5. Department of Pharmacology, Sarajevo Medical School, Sarajevo School of Science and Technology, Sarajevo, Bosnia and Herzegovina

6. Department of Cardiology, General Hospital “Prim. Dr. Abdulah Nakas”, Sarajevo, Bosnia and Herzegovina

Abstract

BACKGROUND: Thanks to modern methods of assisted reproduction (ART), parenthood has become an attainable goal for couples in which the male partner has experienced spinal cord injury (SCI). OBJECTIVE: The aim of our study was to determine the success of the treatment of infertile patients with SCI with intracytoplasmic sperm injection (ICSI) of cryopreserved sperm obtained by the testicular sperm aspiration (TESA) procedure. METHODS: In this retrospective study 156 infertile couples were included, in which the male partner is primarily infertile due to azoospermia. Infertile couples were divided into two groups. The first group (n= 82) includes men with SCI, and the second (n= 74) men with obstructive azoospermia (OA) as the cause of infertility. All infertile men were examined and processed in the diagnostic procedure, and based on the urological findings, surgical extraction of sperm from the testicles was indicated.

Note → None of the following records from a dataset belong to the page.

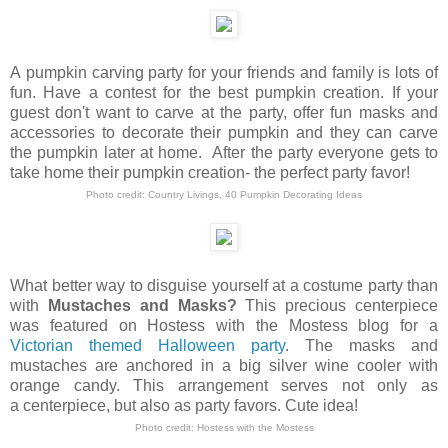
A pumpkin carving party for your friends and family is lots of
fun. Have a contest for the best pumpkin creation.
If your
guest don't want to carve at the party, offer fun masks and
accessories to decorate their pumpkin and they can carve
the pumpkin later at home. After the party everyone gets to
take home their pumpkin creation- the perfect party favor!
Photo credit:
Country Livings
,
40 Pumpkin Decorating Ideas
What better way to disguise yourself at a costume party than
with
Mustaches and Masks?
This precious centerpiece
was featured on Hostess with the Mostess blog for a
Victorian themed Halloween party
. The masks and
mustaches are anchored in a big silver wine cooler with
orange candy. This arrangement serves not only as
a centerpiece, but also as party favors. Cute idea!
Photo credit:
Hostess with the Mostess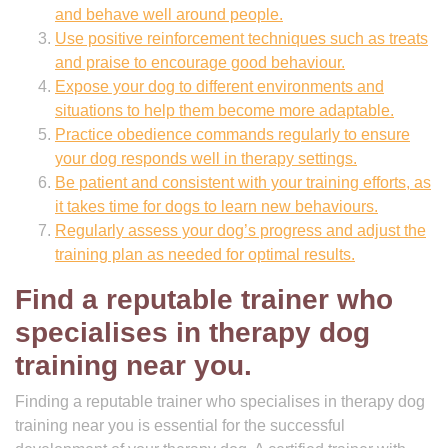
and behave well around people.
Use positive reinforcement techniques such as treats
and praise to encourage good behaviour.
Expose your dog to different environments and
situations to help them become more adaptable.
Practice obedience commands regularly to ensure
your dog responds well in therapy settings.
Be patient and consistent with your training efforts, as
it takes time for dogs to learn new behaviours.
Regularly assess your dog’s progress and adjust the
training plan as needed for optimal results.
Find a reputable trainer who
specialises in therapy dog
training near you.
Finding a reputable trainer who specialises in therapy dog
training near you is essential for the successful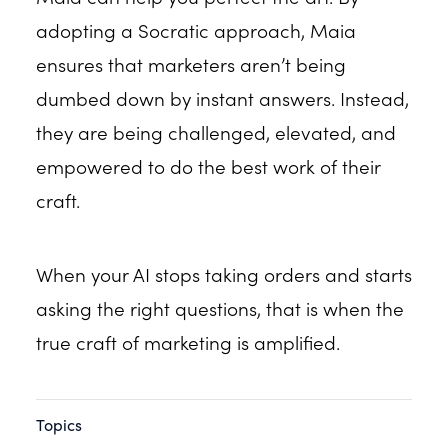
adopting a Socratic approach, Maia
ensures that marketers aren’t being
dumbed down by instant answers. Instead,
they are being challenged, elevated, and
empowered to do the best work of their
craft.
When your AI stops taking orders and starts
asking the right questions, that is when the
true craft of marketing is amplified.
Topics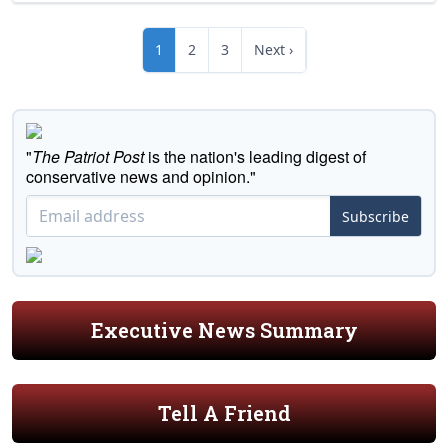
1
2
3
Next ›
"
The Patriot Post
is the nation's leading digest of
conservative news and opinion."
Subscribe
Executive News Summary
Tell A Friend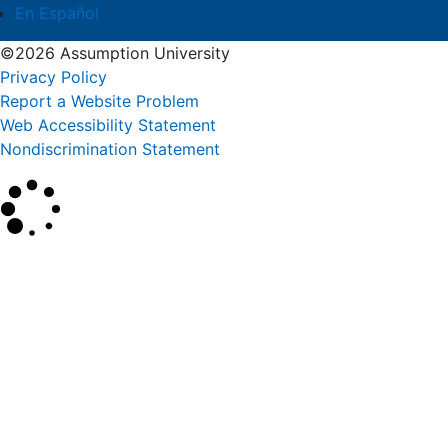
En Español
©2026 Assumption University
Privacy Policy
Report a Website Problem
Web Accessibility Statement
Nondiscrimination Statement
×
Search
SEARCH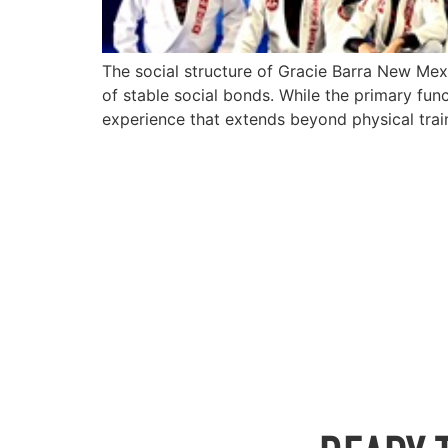
The social structure of Gracie Barra New Mex
of stable social bonds. While the primary func
experience that extends beyond physical trai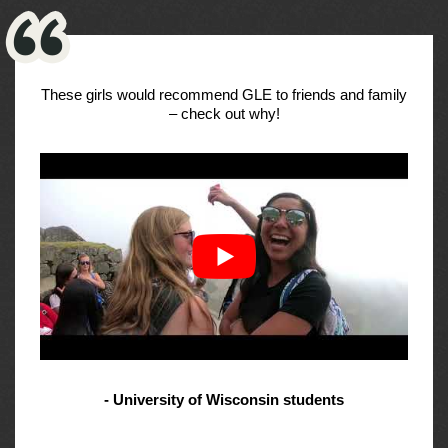
These girls would recommend GLE to friends and family
– check out why!
- University of Wisconsin students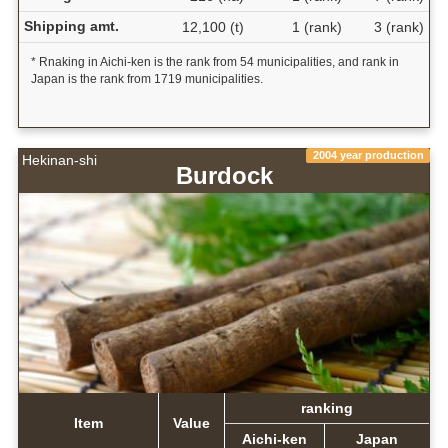
Shipping amt.
12,100 (t)
1 (rank)
3 (rank)
* Rnaking in Aichi-ken is the rank from 54 municipalities, and rank in
Japan is the rank from 1719 municipalities.
2004 year production
Hekinan-shi
Burdock
ranking
Item
Value
Aichi-ken
Japan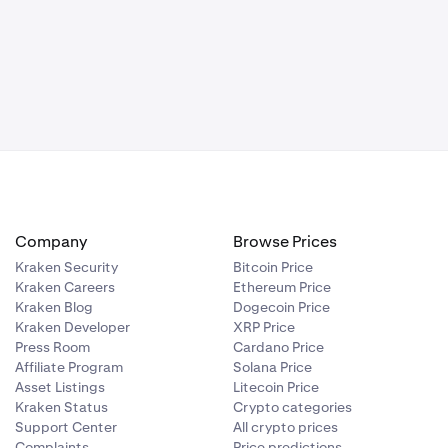
Company
Browse Prices
Kraken Security
Bitcoin Price
Kraken Careers
Ethereum Price
Kraken Blog
Dogecoin Price
Kraken Developer
XRP Price
Press Room
Cardano Price
Affiliate Program
Solana Price
Asset Listings
Litecoin Price
Kraken Status
Crypto categories
Support Center
All crypto prices
Complaints
Price predictions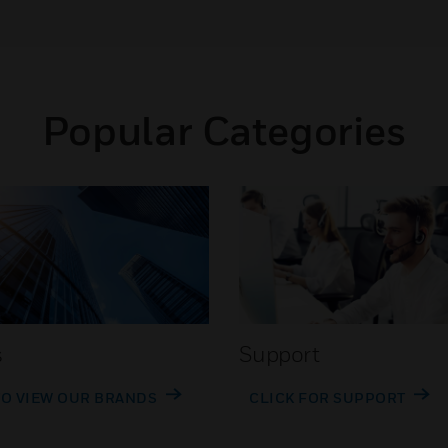
Popular Categories
s
Support
TO VIEW OUR BRANDS
CLICK FOR SUPPORT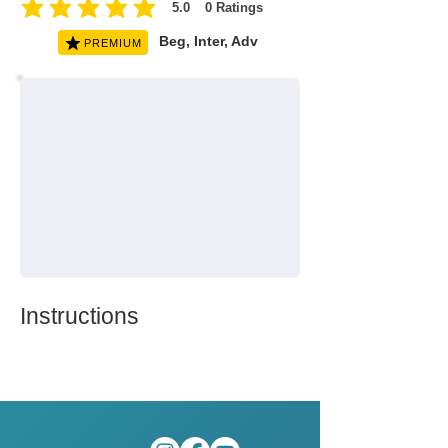
5.0
0
Ratings
average rating is 5 out of 5, based on 0 votes, Ratings
Beg, Inter, Adv
PREMIUM
Instructions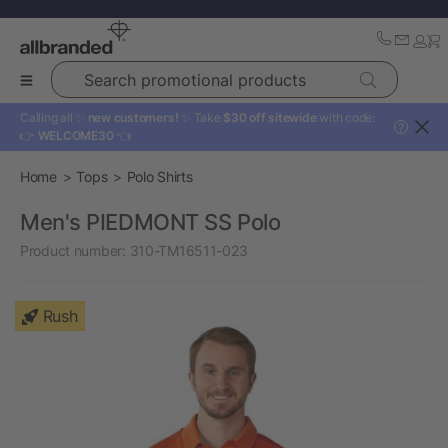
Search promotional products
Calling all ✨
new customers!
✨ Take
$30 off sitewide
with code:
?
👉
WELCOME30
👈
Home
Tops
Polo Shirts
Men's PIEDMONT SS Polo
Product number:
310-TM16511-023
Rush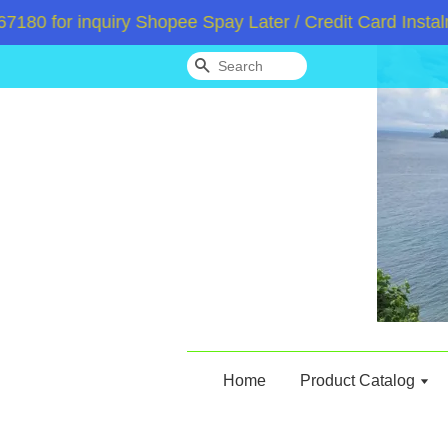
 for inquiry Shopee Spay Later / Credit Card Instalme
Search
Home
Product Catalog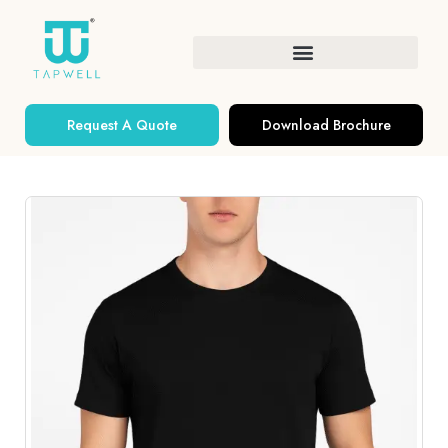
Request A Quote
Download Brochure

Exclusion criteria were the age of women over 40 and men over 45. RESULTS: We found that the quality of sperm was worse in the group with SCI, compared to the group with OA, but without statistical significance. Zenica and Johnsen score (p= 0.001; p= 0.000) showed worse semen characteristics in the group with SCI.     There were no significant differences in the average number of embryos (p= 0.698), pregnancy rates per cycle (p= 0.979) and pregnancy rates per embrio transfer (ET), clinical pregnancy rates per ET (p= 0.987) and delivery rates per ET (p= 0.804) in couples with SCI, compared to couples with OA. CONCLUSION: Based on the results of this research, the TESA and ICSI procedures can be recommended as a successful method in the treatment of male infertility caused by azoospermia due to SCI.